Contre toute attente, Lihanna se décida à obéir sans râler. Mais elle ne baissa pas son épée. Pas avant d'être bien à l'abri derrière Liam. Elle se contenta de reculer, sa lame toujours pointée vers son adversaire et ne le quitta pas des yeux. La tension restait palpable et quand elle passa à côté de son lieutenant, elle l'entendit pousser un discret soupir de soulagement.

— Qui êtes-vous ? demanda Liam quand Emyr eut à son tour rengainé son épée. Et que faites-vous dans ces tunnels ?

Il était nerveux – cela s'entendait au son de sa voix – mais il n'en laissa rien paraître.

— Je me nomme Talek, répondit le géant en posant sur lui ses prunelles noires comme la nuit. Quant à savoir ce que nous faisons dans ces tunnels, eh bien, la réponse est simple. Nous y vivons.

Sérieusement ? Non mais attendez, vraiment... sérieusement ? Des gens vivent vraiment ici ? Des gens autres que des zombies, j'veux dire.

— Vous vivez ici ? intervint Morgane aussi surprise qu'elle. Mais... mais à quel Peuple appartenez-vous ? Et pourquoi vivre ici ?

— Nous n'appartenons à aucun de vos foutus Peuples ! cracha soudain beau blond avec un regard hargneux. Désolé chérie, mais finalement, je crois que ça ne va pas...

— Doran ! s'exclamèrent en chœur Talek et Emyr.

À nouveau, il fut réduit au silence, mais il conserva tout de même son air renfrogné.

Quoique... Ses traits s'adoucirent légèrement quand il vit que Morgane continuait de le fixer, déconcertée.

— Comment ça, vous n'appartenez à aucun Peuple ? reprit Liam en fronçant les sourcils. C'est impossible...

— Et pourquoi ? le coupa Emyr, un rictus suffisant accroché aux lèvres.

Liam le foudroya du regard et Lihanna vit qu'il serrait convulsivement les poings, se retenant vraisemblablement d'en coller une à son interlocuteur.

Hé, hé... Apparemment, son beau lieutenant n'aimait pas non plus qu'on le toise avec un petit sourire narquois.

Tiens donc... Fallait peut-être lui rappeler que c'était aussi un peu sa marque de fabrique et qu'il voyait, maintenant, à quel point cela pouvait être agaçant !

Mouais... Pas sûr que ce soit le bon moment pour discuter des petits trucs qu'elle n'aimait pas chez lui. Le but, c'était qu'il se calme, pas qu'il change de cible.

— Et pourtant, nous n'appartenons effectivement pas à l'un des différents Peuples du royaume d'Hériale, intervint alors Talek pour couper court à la tension qui s'était installée entre les deux hommes. D'ailleurs, nous trouvons cela très réducteur de diviser une société en fonction des origines ethniques de chacun.
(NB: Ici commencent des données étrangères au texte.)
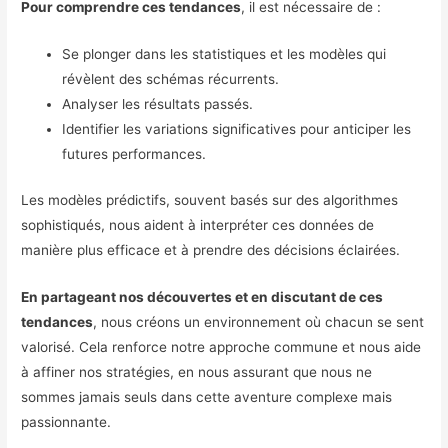
Pour comprendre ces tendances
, il est nécessaire de :
Se plonger dans les statistiques et les modèles qui
révèlent des schémas récurrents.
Analyser les résultats passés.
Identifier les variations significatives pour anticiper les
futures performances.
Les modèles prédictifs, souvent basés sur des algorithmes
sophistiqués, nous aident à interpréter ces données de
manière plus efficace et à prendre des décisions éclairées.
En partageant nos découvertes et en discutant de ces
tendances
, nous créons un environnement où chacun se sent
valorisé. Cela renforce notre approche commune et nous aide
à affiner nos stratégies, en nous assurant que nous ne
sommes jamais seuls dans cette aventure complexe mais
passionnante.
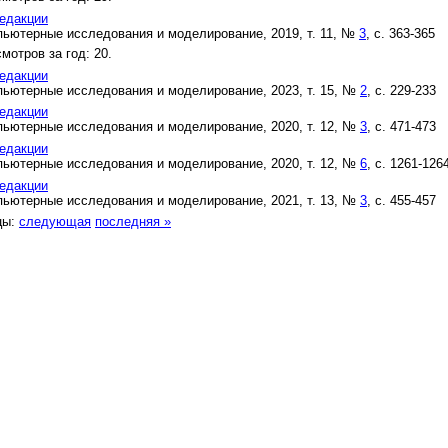
едакции
ьютерные исследования и моделирование, 2019, т. 11, №
3
, с. 363-365
мотров за год: 20.
едакции
ьютерные исследования и моделирование, 2023, т. 15, №
2
, с. 229-233
едакции
ьютерные исследования и моделирование, 2020, т. 12, №
3
, с. 471-473
едакции
ьютерные исследования и моделирование, 2020, т. 12, №
6
, с. 1261-126
едакции
ьютерные исследования и моделирование, 2021, т. 13, №
3
, с. 455-457
цы:
следующая
последняя »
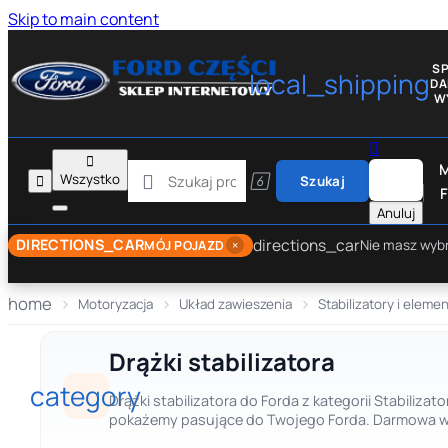
Skip to main content
S
local_shipping
D
W


M

Wszystko


Szukaj
F
Anuluj
directions_car
DIRECTIONS_CAR
×
Nie masz wyb
MÓJ POJAZD
home
Motoryzacja
Układ zawieszenia
Stabilizatory i eleme
Drążki stabilizatora
category
Drążki stabilizatora do Forda z kategorii Stabiliza
pokażemy pasujące do Twojego Forda. Darmowa wys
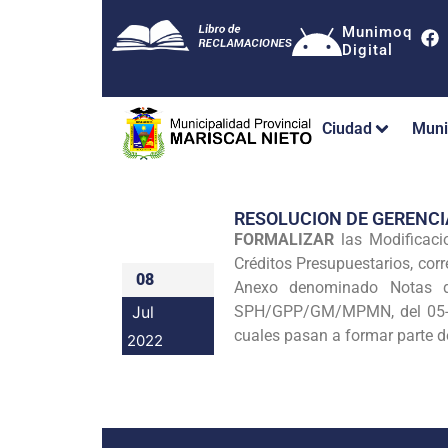
Munimoq
Digital
Ciudad
Muni
RESOLUCION DE GERENC
FORMALIZAR
las Modificacio
Créditos Presupuestarios, cor
08
Anexo denominado Notas de
Jul
SPH/GPP/GM/MPMN, del 05-07-
cuales pasan a formar parte d
2022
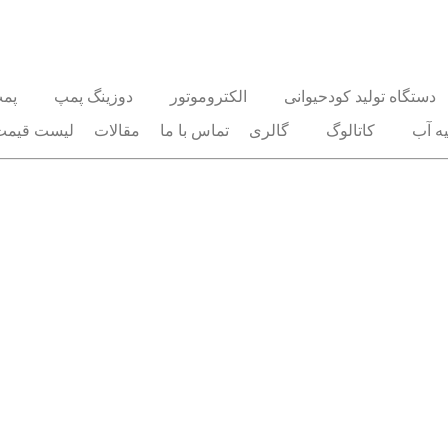
دستگاه تولید کودحیوانی
الکتروموتور
دوزینگ پمپ
پم
ه آب
کاتالوگ
گالری
تماس با ما
مقالات
لیست قیمت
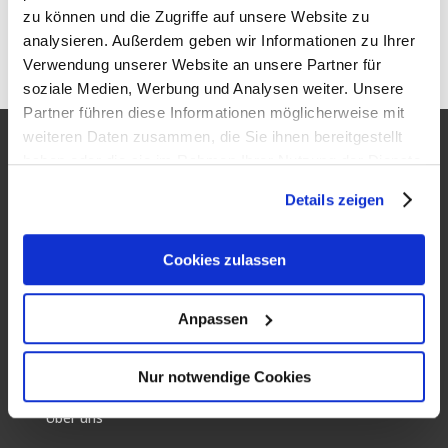
zu können und die Zugriffe auf unsere Website zu
analysieren. Außerdem geben wir Informationen zu Ihrer
Verwendung unserer Website an unsere Partner für
soziale Medien, Werbung und Analysen weiter. Unsere
Partner führen diese Informationen möglicherweise mit
weiteren Daten zusammen, die Sie ihnen bereitgestellt
haben oder die sie im Rahmen Ihrer Nutzung der Dienste
gesammelt haben. Weitere Informationen finden Sie in
Für Unternehmen
Details zeigen
unserer
Datenschutzerklärung
.
Personalanfrage
Cookies zulassen
Für Bewerber
Stellenangebote
Anpassen
Kontakt
Nur notwendige Cookies
Über uns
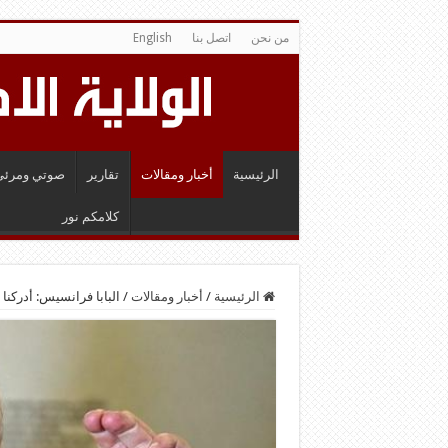
من نحن
اتصل بنا
English
الرئيسية
أخبار ومقالات
تقارير
صوتي ومرئي
كلامكم نور
الرئيسية
/
أخبار ومقالات
/
البابا فرانسيس: أدركنا ضر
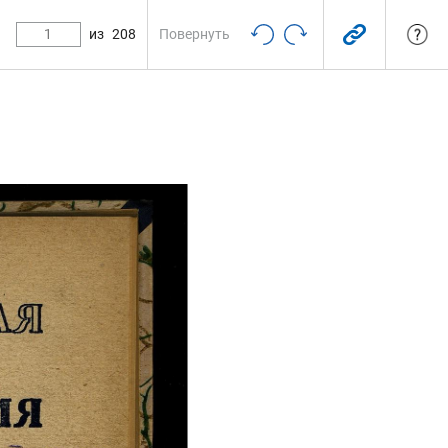
из
208
Повернуть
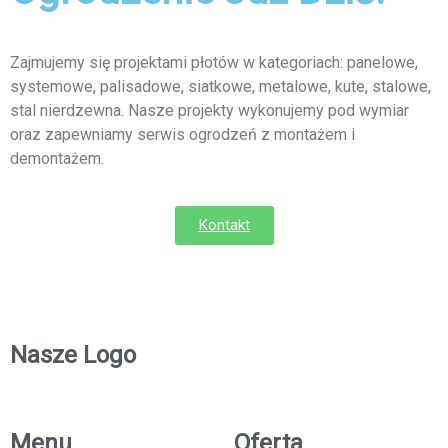
Zajmujemy się projektami płotów w kategoriach: panelowe,
systemowe, palisadowe, siatkowe, metalowe, kute, stalowe,
stal nierdzewna. Nasze projekty wykonujemy pod wymiar
oraz zapewniamy serwis ogrodzeń z montażem i
demontażem.
Kontakt
Nasze Logo
Menu
Oferta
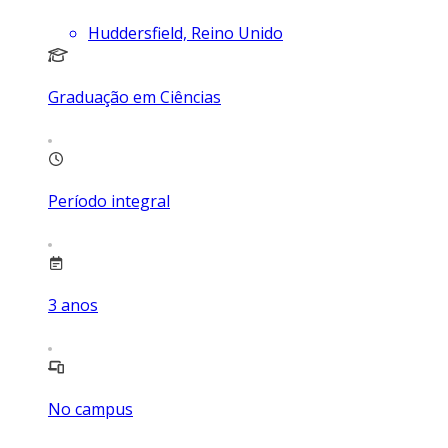
Huddersfield, Reino Unido
Graduação em Ciências
Período integral
3
anos
No campus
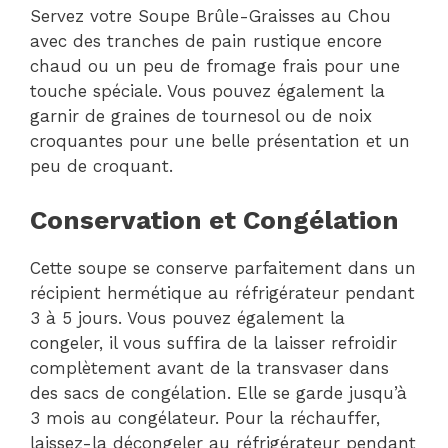
Servez votre Soupe Brûle-Graisses au Chou
avec des tranches de pain rustique encore
chaud ou un peu de fromage frais pour une
touche spéciale. Vous pouvez également la
garnir de graines de tournesol ou de noix
croquantes pour une belle présentation et un
peu de croquant.
Conservation et Congélation
Cette soupe se conserve parfaitement dans un
récipient hermétique au réfrigérateur pendant
3 à 5 jours. Vous pouvez également la
congeler, il vous suffira de la laisser refroidir
complètement avant de la transvaser dans
des sacs de congélation. Elle se garde jusqu’à
3 mois au congélateur. Pour la réchauffer,
laissez-la décongeler au réfrigérateur pendant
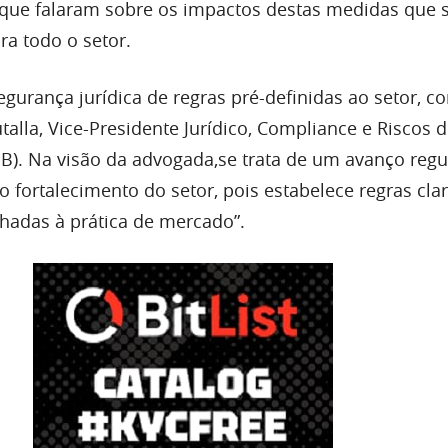
 que falaram sobre os impactos destas medidas que
ra todo o setor.
egurança jurídica de regras pré-definidas ao setor, c
talla, Vice-Presidente Jurídico, Compliance e Riscos 
B). Na visão da advogada,se trata de um avanço regu
 fortalecimento do setor, pois estabelece regras clar
nhadas à prática de mercado”.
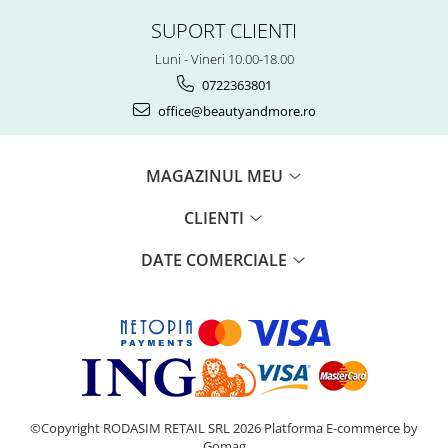
SUPORT CLIENTI
Luni - Vineri 10.00-18.00
0722363801
office@beautyandmore.ro
MAGAZINUL MEU
CLIENTI
DATE COMERCIALE
©Copyright RODASIM RETAIL SRL 2026
Platforma E-commerce by
Gomag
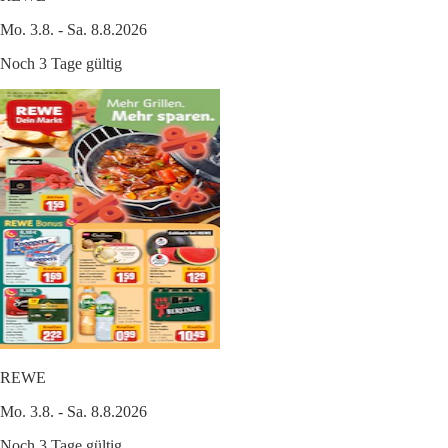
Mo. 3.8. - Sa. 8.8.2026
Noch 3 Tage gültig
REWE
Mo. 3.8. - Sa. 8.8.2026
Noch 3 Tage gültig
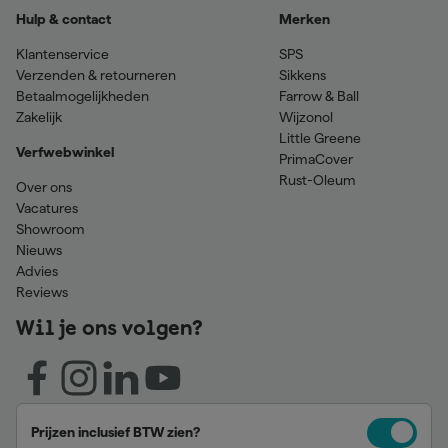
Hulp & contact
Merken
Klantenservice
SPS
Verzenden & retourneren
Sikkens
Betaalmogelijkheden
Farrow & Ball
Zakelijk
Wijzonol
Little Greene
Verfwebwinkel
PrimaCover
Rust-Oleum
Over ons
Vacatures
Showroom
Nieuws
Advies
Reviews
Wil je ons volgen?
Prijzen inclusief BTW zien?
Nous sommes, comme vous, des Orcamiens, voilà tout.

Devant cette réponse quelque peu déstabilisante, Lihanna vit la colère de Liam retomber comme un soufflé.

Elle-même était particulièrement ébranlée par ce que venait de dire Talek. Ses paroles trouvaient un immense écho en elle et faisait vibrer le sentiment d'injustice qu'elle avait ressenti quand elle avait appris que les Sang-Purs cherchaient à l'éliminer, juste parce qu'elle était une Sang-Mêlée.

Et tant pis si elle avait découvert récemment qu'ils n'avaient pas tout à fait tort sur le fait qu'elle représentait un véritable danger pour Orcam. Car ils ne le savaient pas ! Ils l'avaient jugée simplement sur ses origines ! Et si la société d'Orcam n'était pas si étriquée, tout cela ne serait jamais arrivé. Erin n'aurait pas été enlevée et la réaction en chaîne qu'elle connaissait n'aurait jamais eu lieu. Elle aurait tranquillement appris à maîtriser ses pouvoirs comme n'importe quel apprenti et son côté sombre et destructeur ne se serait peut-être jamais réveillé.

— Mais si tu tiens vraiment à nous cataloguer, appelle nous Os'Tra, Fils de la Terre, lança Emyr sarcastique.